The Film Daily Yearbook 1941 gives a seating capacity of 408. In the 1950 edition of F.D.Y seating is given as 468.
The Boller Brothers re-modelled the theatre in 1935-6.
This theater was discussed in a 1953 documentary about how the city of Holton, Kansas is surviving since the Arcada was closed down a year or two before. Several business owners, including the grocery store owner who states his business has gone down because mothers would send their children to the Saturday matinee and shop at his store, then pick up the kids on their way out. Since the theater closed, they go elsewhere.

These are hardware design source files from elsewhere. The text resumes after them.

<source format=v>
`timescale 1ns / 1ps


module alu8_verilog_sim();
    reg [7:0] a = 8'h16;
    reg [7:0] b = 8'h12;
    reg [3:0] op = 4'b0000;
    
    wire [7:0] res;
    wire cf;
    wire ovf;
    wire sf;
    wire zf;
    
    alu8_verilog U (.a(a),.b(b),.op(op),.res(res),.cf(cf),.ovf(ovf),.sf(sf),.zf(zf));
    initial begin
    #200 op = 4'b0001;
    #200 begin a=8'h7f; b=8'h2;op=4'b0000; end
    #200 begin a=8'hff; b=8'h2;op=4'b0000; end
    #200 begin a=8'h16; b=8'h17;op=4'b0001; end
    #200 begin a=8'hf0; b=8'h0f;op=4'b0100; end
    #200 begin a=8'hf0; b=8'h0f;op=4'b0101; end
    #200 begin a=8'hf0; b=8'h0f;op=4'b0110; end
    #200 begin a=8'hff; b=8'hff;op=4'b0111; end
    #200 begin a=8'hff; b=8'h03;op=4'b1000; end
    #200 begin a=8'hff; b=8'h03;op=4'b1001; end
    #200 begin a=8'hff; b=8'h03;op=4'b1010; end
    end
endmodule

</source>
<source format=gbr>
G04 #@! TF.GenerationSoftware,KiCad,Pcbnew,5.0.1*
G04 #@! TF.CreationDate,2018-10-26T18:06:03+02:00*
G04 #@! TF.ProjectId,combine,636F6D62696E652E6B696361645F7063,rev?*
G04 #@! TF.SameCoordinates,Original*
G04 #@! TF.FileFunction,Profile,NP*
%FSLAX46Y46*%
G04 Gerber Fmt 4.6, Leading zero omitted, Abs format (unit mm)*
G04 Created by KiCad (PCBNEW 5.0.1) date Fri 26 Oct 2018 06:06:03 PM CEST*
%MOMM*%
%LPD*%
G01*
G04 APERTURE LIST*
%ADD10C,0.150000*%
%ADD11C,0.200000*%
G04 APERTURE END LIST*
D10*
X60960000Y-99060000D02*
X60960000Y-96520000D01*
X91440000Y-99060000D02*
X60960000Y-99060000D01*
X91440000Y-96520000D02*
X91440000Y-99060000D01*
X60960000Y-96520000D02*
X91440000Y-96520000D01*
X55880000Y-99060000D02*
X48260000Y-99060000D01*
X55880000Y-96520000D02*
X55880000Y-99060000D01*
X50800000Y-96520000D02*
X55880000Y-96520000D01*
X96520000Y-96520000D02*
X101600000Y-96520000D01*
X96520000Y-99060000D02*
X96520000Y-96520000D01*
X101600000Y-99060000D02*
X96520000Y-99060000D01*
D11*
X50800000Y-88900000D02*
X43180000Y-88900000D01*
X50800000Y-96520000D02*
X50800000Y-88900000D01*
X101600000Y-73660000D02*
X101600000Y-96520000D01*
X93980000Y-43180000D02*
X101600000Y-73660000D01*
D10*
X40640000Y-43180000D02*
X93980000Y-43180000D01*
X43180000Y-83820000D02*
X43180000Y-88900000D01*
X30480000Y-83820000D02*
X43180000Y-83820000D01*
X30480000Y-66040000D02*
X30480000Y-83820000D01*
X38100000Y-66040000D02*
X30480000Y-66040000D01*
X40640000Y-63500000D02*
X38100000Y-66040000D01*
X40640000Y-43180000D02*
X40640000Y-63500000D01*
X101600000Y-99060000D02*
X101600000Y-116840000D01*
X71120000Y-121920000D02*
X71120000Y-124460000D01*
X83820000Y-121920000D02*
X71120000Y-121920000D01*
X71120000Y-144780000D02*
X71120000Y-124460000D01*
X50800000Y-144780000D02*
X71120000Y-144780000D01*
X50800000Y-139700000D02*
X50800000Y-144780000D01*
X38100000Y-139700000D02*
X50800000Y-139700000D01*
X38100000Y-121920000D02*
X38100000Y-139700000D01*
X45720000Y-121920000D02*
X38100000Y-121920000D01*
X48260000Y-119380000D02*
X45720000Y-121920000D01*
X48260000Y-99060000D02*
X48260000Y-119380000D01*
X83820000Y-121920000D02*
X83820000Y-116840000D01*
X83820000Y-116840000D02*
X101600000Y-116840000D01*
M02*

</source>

This theater was featured in a 1953 theater owners' documentary about the financial devastation wrought by the 20% federal tax, plus other encroachments on the box office, such as television.

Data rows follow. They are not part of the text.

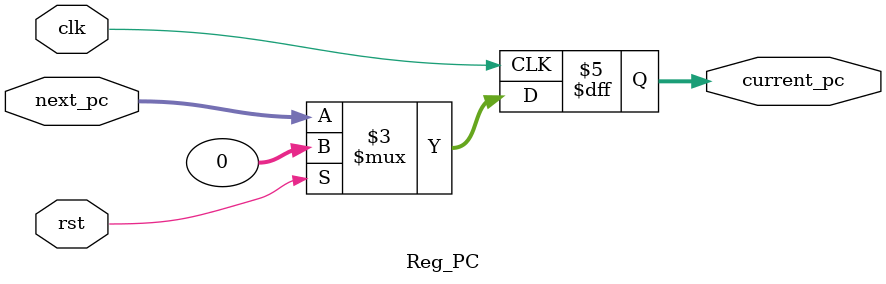
<source format=v>
module Reg_PC (
input clk,
input rst,
input [31:0] next_pc,
output reg [31:0] current_pc
);

always @(posedge clk) begin
    if(rst) begin
        // if reset => current pc = 0
        current_pc <= 32'b0;
    end
    else begin
        // else current pc = next pc
        current_pc <= next_pc;
    end
end


endmodule
</source>
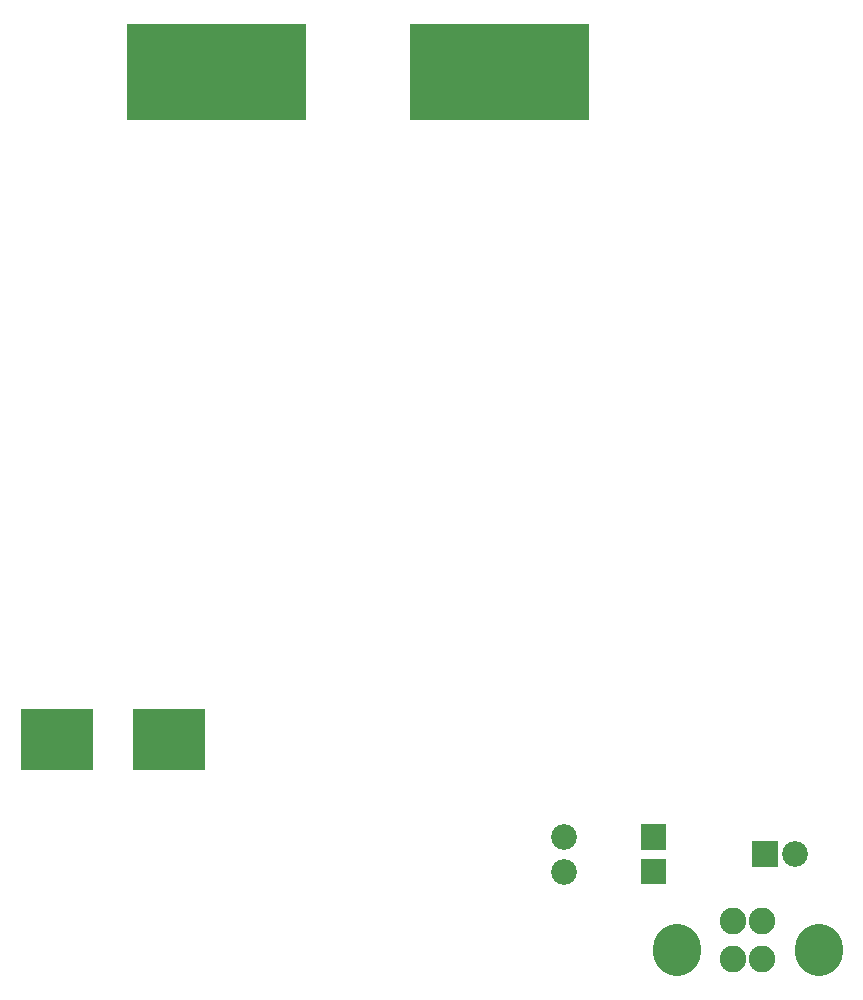
<source format=gbs>
G04 start of page 2 for group 9 layer_idx 9 *
G04 Title: (unknown), bottom_mask *
G04 Creator: pcb-rnd 3.1.5-dev *
G04 CreationDate: 2024-03-26 08:12:32 UTC *
G04 For: STEM4ukraine *
G04 Format: Gerber/RS-274X *
G04 PCB-Dimensions: 393701 393701 *
G04 PCB-Coordinate-Origin: lower left *
%MOIN*%
%FSLAX25Y25*%
%LNBOTTOM_MASK_NONE_9*%
%ADD44C,0.0860*%
%ADD43C,0.1595*%
%ADD42C,0.0887*%
%ADD41C,0.0001*%
G54D41*G36*
X245763Y327072D02*X305418D01*
Y294976D01*
X245763D01*
Y327072D01*
G37*
G36*
X151275D02*X210930D01*
Y294976D01*
X151275D01*
Y327072D01*
G37*
G36*
X153243Y98725D02*X177465D01*
Y78440D01*
X153243D01*
Y98725D01*
G37*
G36*
X115842D02*X140064D01*
Y78440D01*
X115842D01*
Y98725D01*
G37*
G54D42*X353268Y28012D03*
Y15413D03*
G54D43*X334488Y19154D02*Y17579D01*
X381890Y19154D02*Y17579D01*
G54D42*X363110Y15413D03*
Y28012D03*
G54D41*G36*
X368300Y54501D02*Y45901D01*
X359700D01*
Y54501D01*
X368300D01*
G37*
G54D44*X374000Y50201D03*
G54D41*G36*
X331150Y51606D02*X322550D01*
Y60206D01*
X331150D01*
Y51606D01*
G37*
G54D44*X296850Y55906D03*
G54D41*G36*
X331150Y40188D02*X322550D01*
Y48788D01*
X331150D01*
Y40188D01*
G37*
G54D44*X296850Y44488D03*
M02*

</source>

The doc is called “The Case Against the 20% Federal Admission Tax on Motion Picture Theaters” and is a treasure trove of theaters operating but in imminent trouble, including long looks at their still-open theaters, marquees, etc., and interviews with the owners.
There are also plenty of shots of already-closed theaters; the writing was really on the wall already.
TCM ran this movie on 11/1/09 at about 6am and I stumbled upon it by accident; I don’t know when it will screen again but it is well worth seeking out.
In this case the theater had burned down and I don’t think it ever re-opened as a theater.
Tonight I saw the 1953 documentary on TCM about the financial difficulties of movie theatres in the late'40’s to early ‘50’s caused by a series of taxes. It was a treat to see the owners of various Holton, KS businesses talk about their town. Having lived most of my in small town Kansas and traveled through Holton many a time on motorcycle trips I enjoyed the short history lesson on Holton.